Updated: Sep 26, 2020

Someone for whom human interaction and physical connect matters a lot and contributes to keeping sane and happy; this lock down is a very tough time. Holding the hand of your beloved, a silent and warm long hug, a peck on the cheeks, or a passionate romantic kiss, the healing powers of a loving human touch is beyond description. 

 



As much as you require, as tough as it may seem, staying away from those you love, is the true test of your love during these times. Being at the receiving end of this myself, I am here to share some ways in which we can see this through. 

Trust - being the foundation of all relationships, is that for this test too. Keep your trust in your relationship and your beloved strong and let it flourish during this distance. Know that they have always loved you, and will continue to, that no one can replace you for each other, and that they will take care of themselves for you. 

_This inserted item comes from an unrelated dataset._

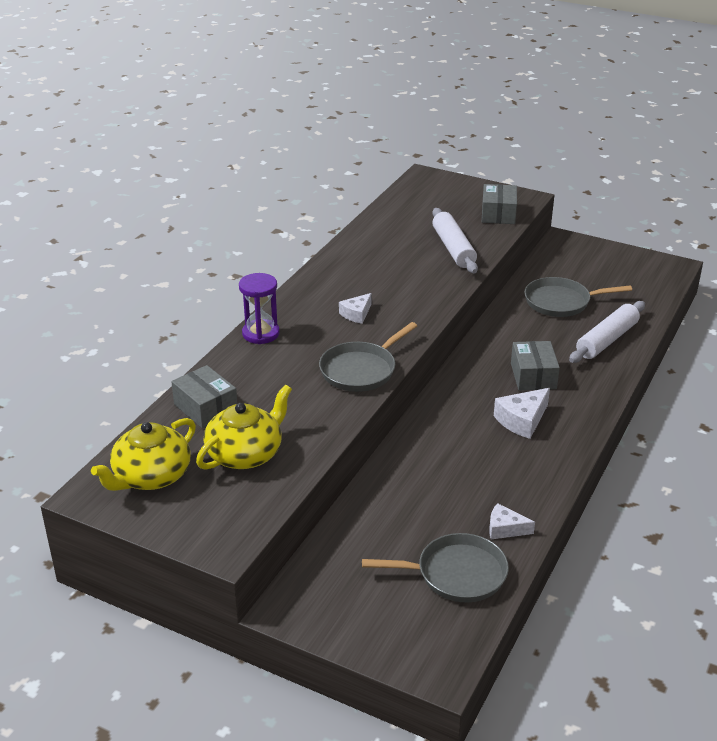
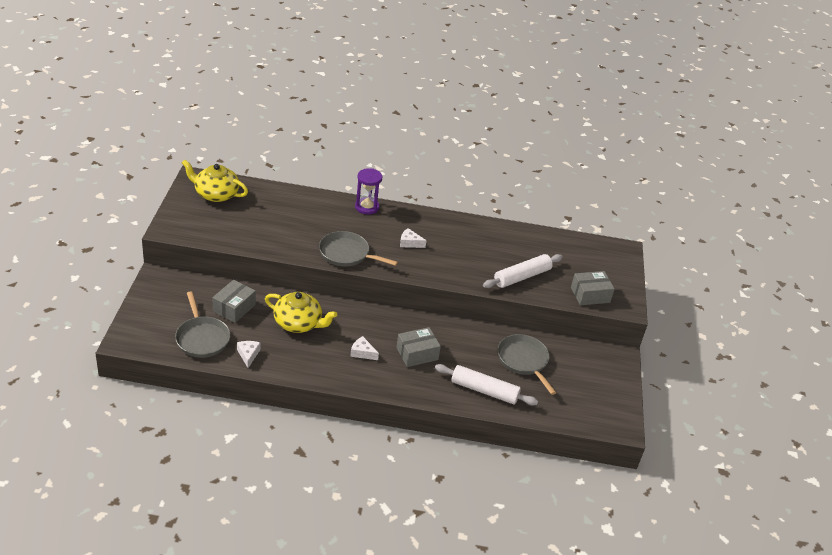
camera: 65 degrees right, 5 degrees up
(205, 408) = (282, 200): grey box -> grey box (234, 308)
(245, 454) = (246, 223): yellow teapot -> yellow teapot (298, 323)
(522, 420) = (362, 352): white cheese -> white cheese, size x0.66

Communication - though always one of the most critical aspects, it is much more important during these times. But, I am not talking about long chats, keeping each other informed, video chats etc. here. Do that if you can for sure. But the communication I am talking about is more skin deep. The ability to listen to the silence and to know what exactly the no response to a certain message may mean. The ability to crisply communicate during that 2-minute phone call that you so much yearned for. The ability to wait for a response for days, not with anxiety but with patience trust and positive thoughts. That type of communication is the need of the hour or months if I may say. 

Consideration – when we are in pain, the human tendency is to think of, feel about and understand only our pain. It makes us blind to the pain that others go through. Remember this separation, this distance, this longing, is not yours alone, it is for both involved, equally. Be considerate towards this fact and do not make it all about your pain alone. 

Gratitude – tough times are the best times to reflect upon the good times. Remind yourself about the lovely times of togetherness, think of those times so deeply and intently, that you should actually be able to feel the warmth. Write down the things that you are grateful for. Having someone you can miss; in itself is something to be grateful for. Many people do not even have this. 

Positivity – The energy, with which we think of others, is the same energy we send to them. It is natural to get all negative thoughts when you are away and unable to get in touch, yet would you want to send negativity to your loved ones, especially when you know you can send positivity. So be mindful of your thoughts. 

Acceptance – do not keep questioning the reality. Acceptance is the first step to happiness. Accept this distance and let it sink in. Acceptance does not mean you need to put a fake brave face and suppress your emotion. Acceptance means to acknowledge your emotion, cry if you need to, know what is making you cry, or feel anxious or negative, fix the root cause and then move ahead to managing that emotion. 

Cope – Find your own coping mechanisms. Do not let the brain trick you and rule you; tame it and train it. Do things that keep you virtually connected to your loved ones. Listening to their favorite music, or watching that movie you both so laughed together at, browsing through your vacation memories – photos, or anything else you hold dear, wearing their clothes to feel their smell, making a memory journal or photo book… option are many. Instead of sitting and shedding those precious tears, get to work. 

I know, this is not an exhaustive list of what you can and cannot do. I also know that this wouldn’t change your life, and make all your worries and anxieties vanish the moment you finish reading it. Yet, I know for sure that it will put things in perspective and give you an opportunity to adjust and re-adjust to your situation and your emotions during these times.


Love cannot be locked down. Just like flowing water, when hits an obstruction, doesn’t stop, but finds its way around it, Love too will flourish if you let it find another way.